I plan on leaving my 280rs up on my property in northern Michigan this yr. for the first time. My property is in the snow belt which gets alot of snow. Was wondering what you guys do that live in areas that get alot of snow. Should I buy a cover to cover during the winter months or not? I don't live close by so I cannot go and keep the snow off the roof. Also should I worry about the snow load . Thank You for any help on this subject! Bob


----------



## CamperAndy (Aug 26, 2004)

Snow load would be the only real issue I see. Once you get over 2 feet and it gets wet it will be really heavy. I would not use a cover but would add Maxxair covers over the vents and then leave the vents open.


----------



## Y-Guy (Jan 30, 2004)

Most bring them home during the winter months or they have a shelter to keep the snow off. The snow, as Andy mentioned, is a very big deal and can collapse a roof with just a couple feet. The cover will not help with the snow weight, but will help with keeping the moisture from entering the Outback. The freezing water can damage things too.
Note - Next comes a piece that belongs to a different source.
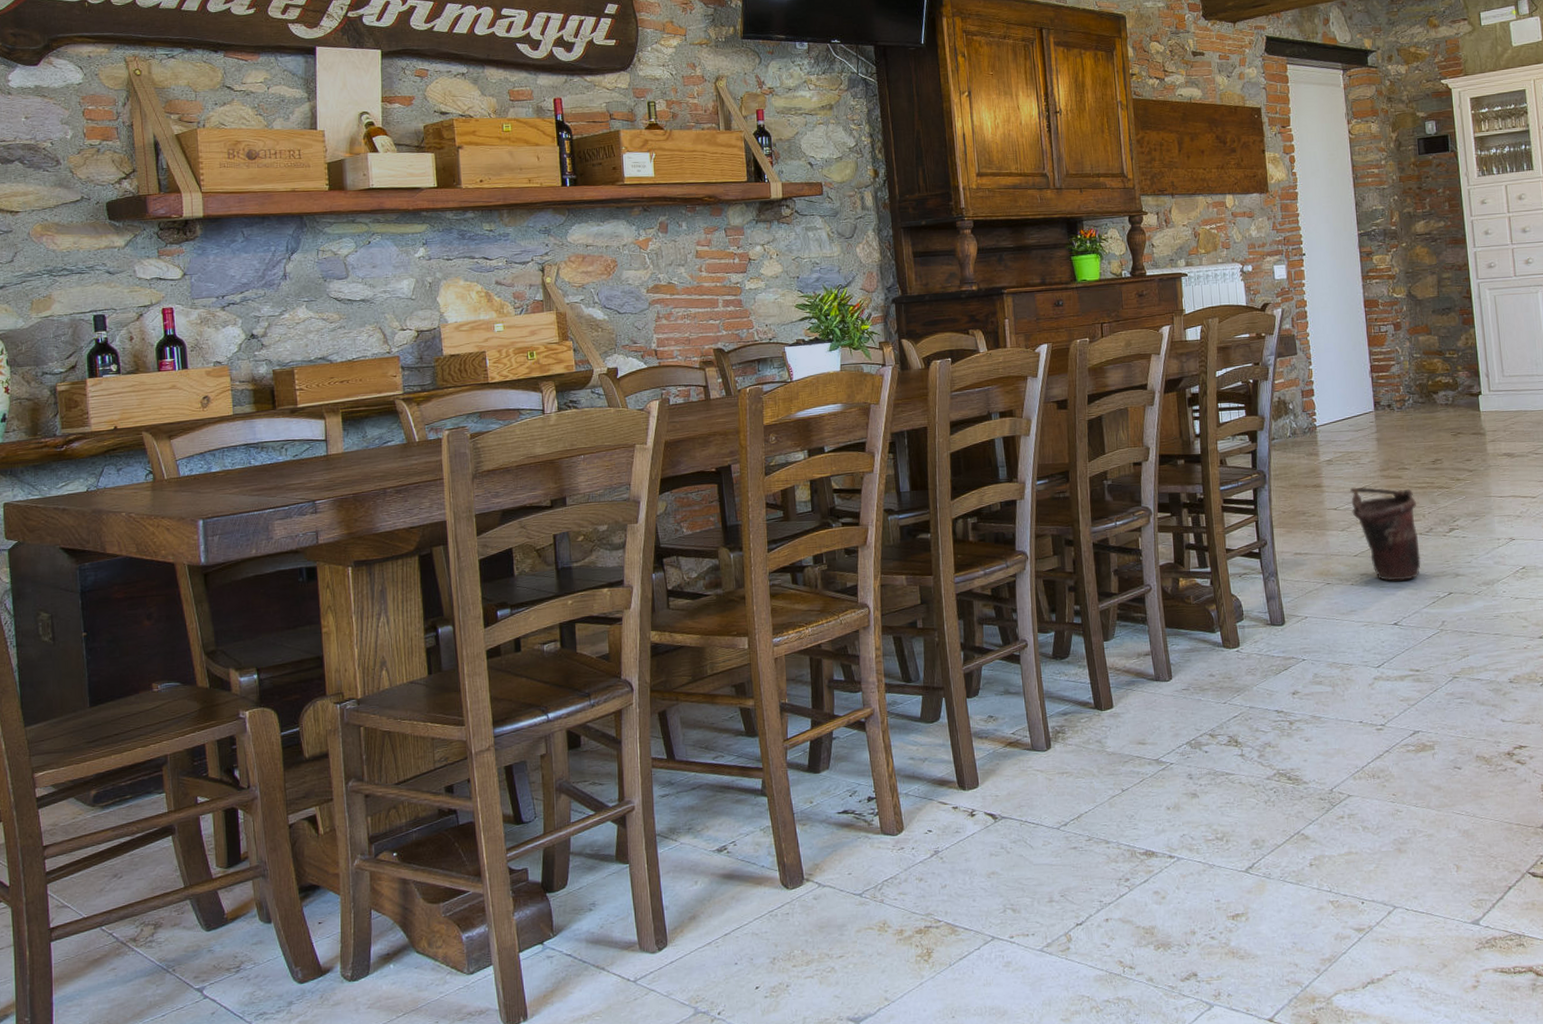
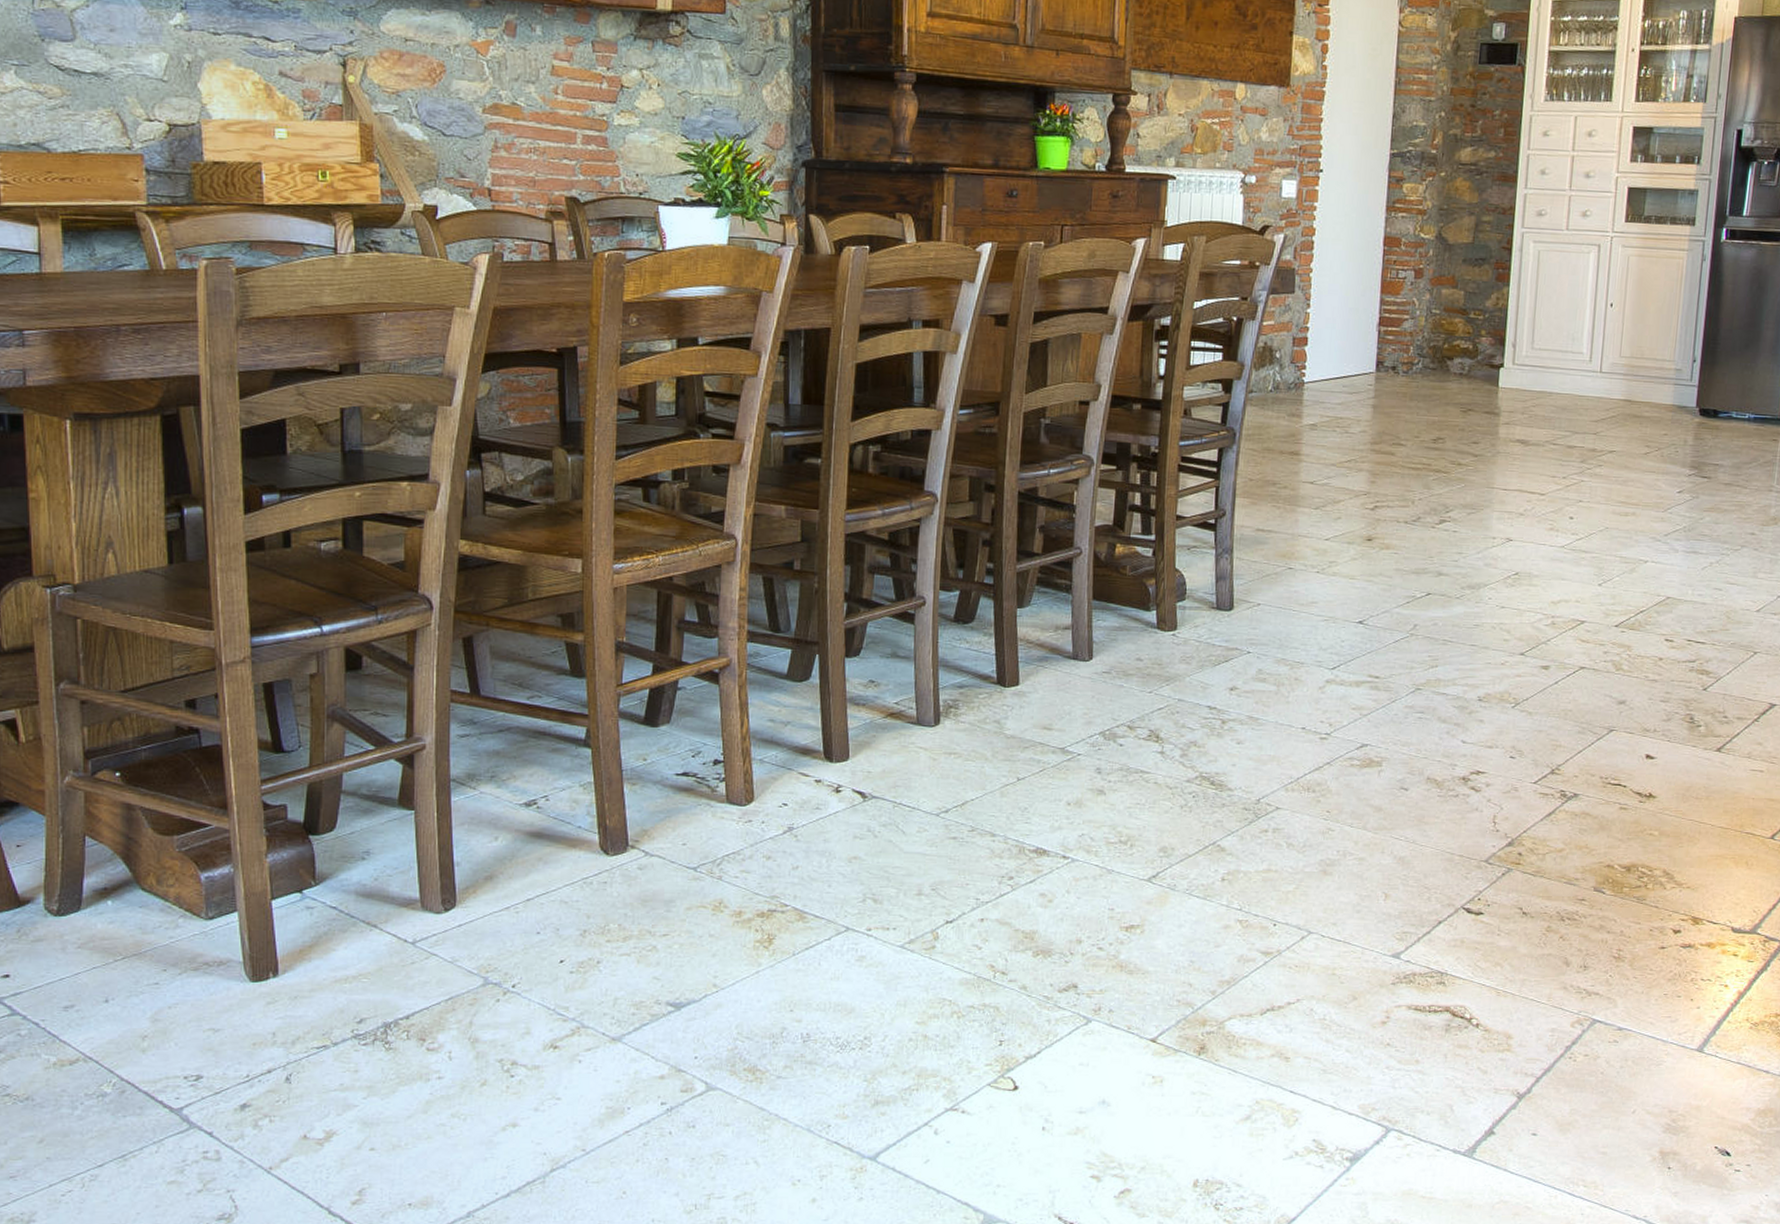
bucket: present [1350,487,1421,581] -> none [1330,459,1407,574]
Moisture under the cover can also be a problem.


----------



## CdnOutback (Apr 16, 2010)

I live in Winnipeg where we get a fair amount of snow but not as much as the "lake effect" areas get. I have never covered a trailer yet and have never had an issue. We do put a tarp over the air conditioner.. that's all we do. The wind will usually keep blowing the snow off the roof.


----------



## H2oSprayer (Aug 5, 2006)

Maybe you could check with the local fairgrounds. I am able to store my unit inside one of the barns at our county fairgrounds for $10 per foot for the season, keeping the snow off the roof of my unit and easing my mind from having the snow on the roof.


----------



## mjwencl (Feb 25, 2004)

I'm wondering the same thing as to whether to cover my 2011 260FL or not. I've always pulled my unit out of the seasonal site and traveled an hour away to indoor storage and pay the storage fee. To keep it in place at my seasonal site costs me nothing and is less work of course. I've looked at the Goldline and Expedtion brand of covers. I would think a cover would be better than no cover. Indoor storage certainly made my last 2004 Outback 25RSS look like new when we traded it in for our 260FL recently.

Any other opinions on covers? Or tips to consider when covering or reasons not to cover a travel trailer.

I live in SE Minnesota.

Thanks - Cheers!

Michael


----------